(Kaynak Metin):
══════════
Basra harap olurken, Medeniyetlerin Başkenti, Binbir Gece Masallarının şehri Bağdat sıkıntılar içerisinde yaşarken, Kerbela’da, Kufe’de acılar yaşanırken bizim yüreğimiz sızladı, ciğerimiz yandı.
Acaba yine Bağdat’tan bir Hülağu’mu geçiyordu diye ister istemez düşünmeye başladık ve bu gidişimizde de bunu gördük. Zira baktık ki bütün eserler hakikaten yerle yeksan olmuş, bakanlık binaları hepsi yerle yeksan olmuş, bunları gördük ve bu 5 buçuk yılda henüz bunlara en ufak bir müdahale yok.
Şunu bütün kalbimle, bütün samimiyetimle ifade etmek istiyorum:
18 yıl aradan sonra gittiğimiz Bağdat’ta bu sıcak ilgi ve bu sıcak ilgiyle beraber içten misafirperverlik bizleri duygulandırdı.
══════════
[Bir veri dosyasının bölümü]

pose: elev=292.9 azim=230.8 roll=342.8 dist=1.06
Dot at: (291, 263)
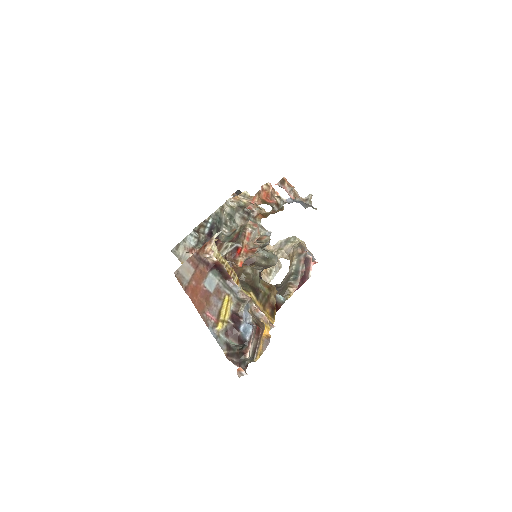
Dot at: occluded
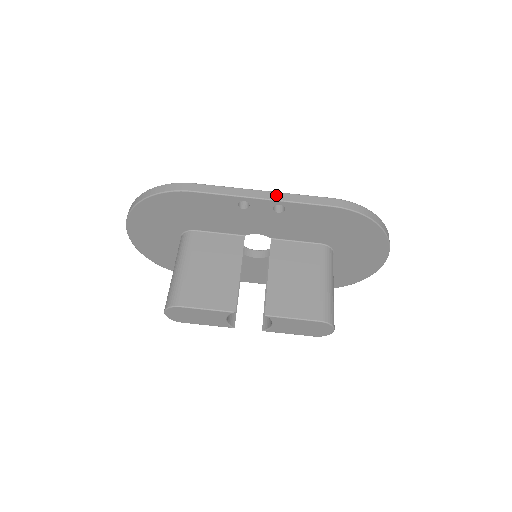
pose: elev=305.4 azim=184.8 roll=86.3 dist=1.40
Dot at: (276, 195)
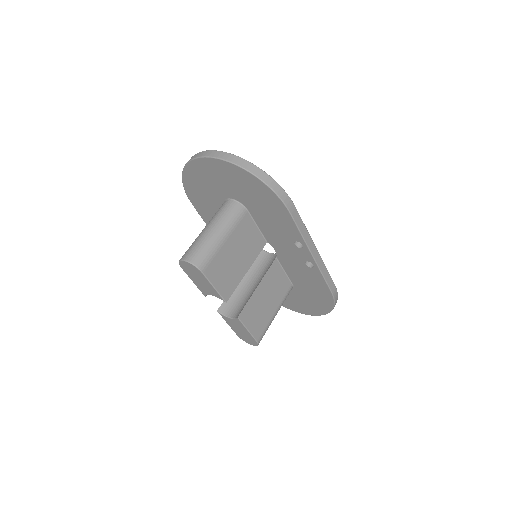
Dot at: (319, 259)
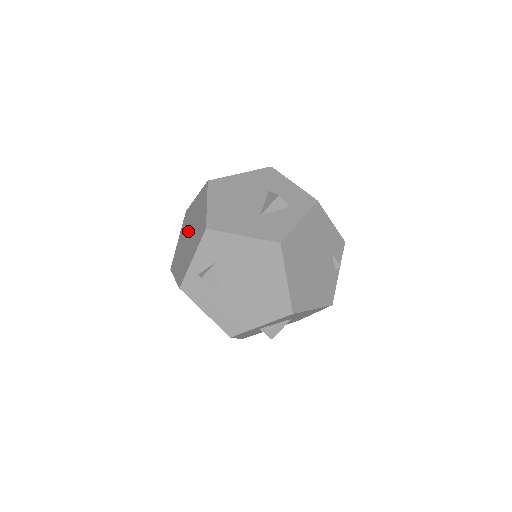
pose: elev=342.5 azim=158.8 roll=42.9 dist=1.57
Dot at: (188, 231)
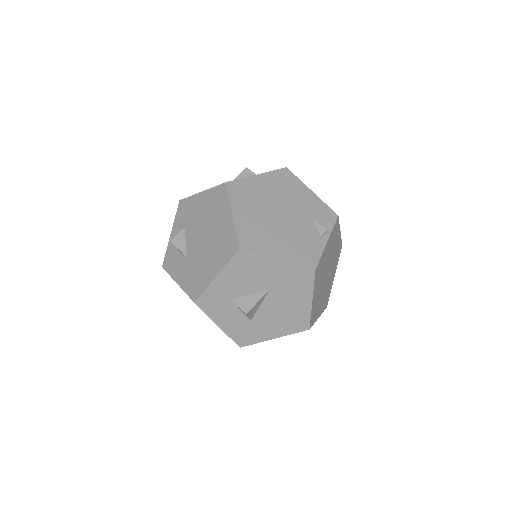
Dot at: occluded
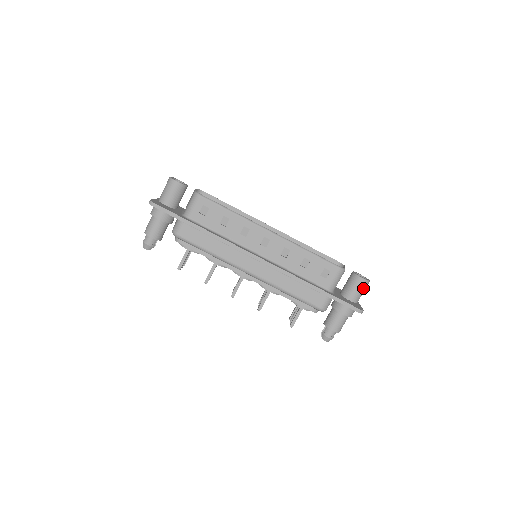
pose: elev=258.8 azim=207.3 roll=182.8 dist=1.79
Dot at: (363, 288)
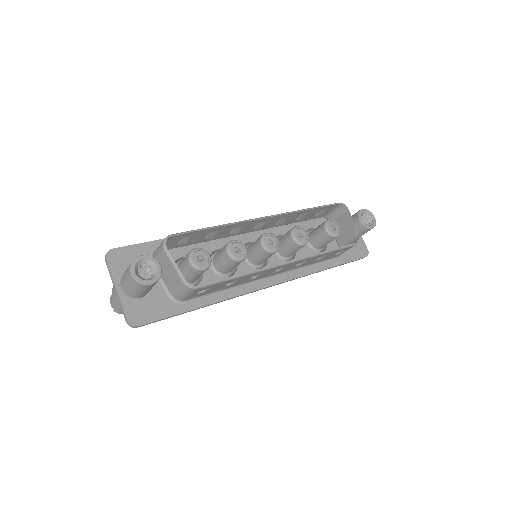
Dot at: occluded
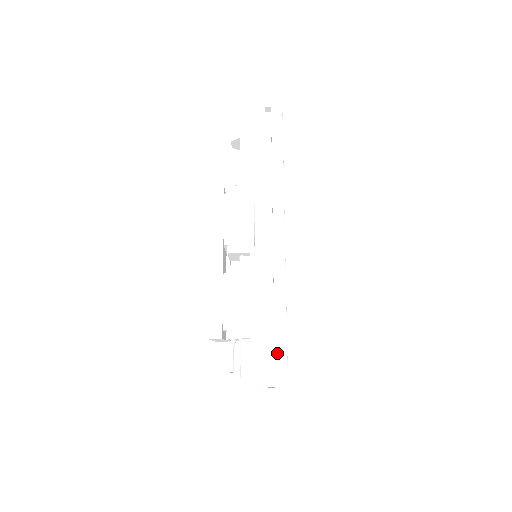
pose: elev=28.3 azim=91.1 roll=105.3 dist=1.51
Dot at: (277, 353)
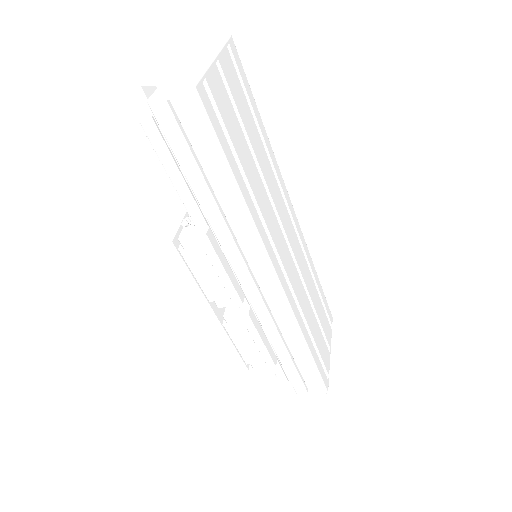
══════════
(Alıştırma Seti):
• A. Veri dosyasından alınan satırların tamamını hiç değiştirmeden yeniden yaz, resimleri ise cevaba koyma.
• B. Bağdat ziyaretini anlatan metne, son cümlesinin ardından devam et.

(Sıralı Cevaplar):
• A.
pose: elev=292.9 azim=230.8 roll=342.8 dist=1.06
Dot at: (291, 263)
Dot at: occluded
pose: elev=305.4 azim=184.8 roll=86.3 dist=1.40
Dot at: (276, 195)
Dot at: (319, 259)
pose: elev=342.5 azim=158.8 roll=42.9 dist=1.57
Dot at: (188, 231)
Dot at: occluded
pose: elev=258.8 azim=207.3 roll=182.8 dist=1.79
Dot at: (363, 288)
Dot at: occluded
pose: elev=28.3 azim=91.1 roll=105.3 dist=1.51
Dot at: (277, 353)

• B.
Ve gördük ki, bu kardeş topraklarda özlenen, hasreti çekilen bir dosttur Türkiye.
İnanıyorum ve arzu ediyorum ki, bundan sonra attığımız imzalarlada birlikte çok daha farklı bir geleceği inşa edeceğiz, geleceği kuracağız .
10 Temmuz 2008 tarihi, Türkiye-Irak ilişkilerinde bir dönüm noktası olmuştur, iki ülke arasında yeni bir zihniyetin, yeni bir işbirliğinin, yeni bir ittifakın temelleri atılmıştır.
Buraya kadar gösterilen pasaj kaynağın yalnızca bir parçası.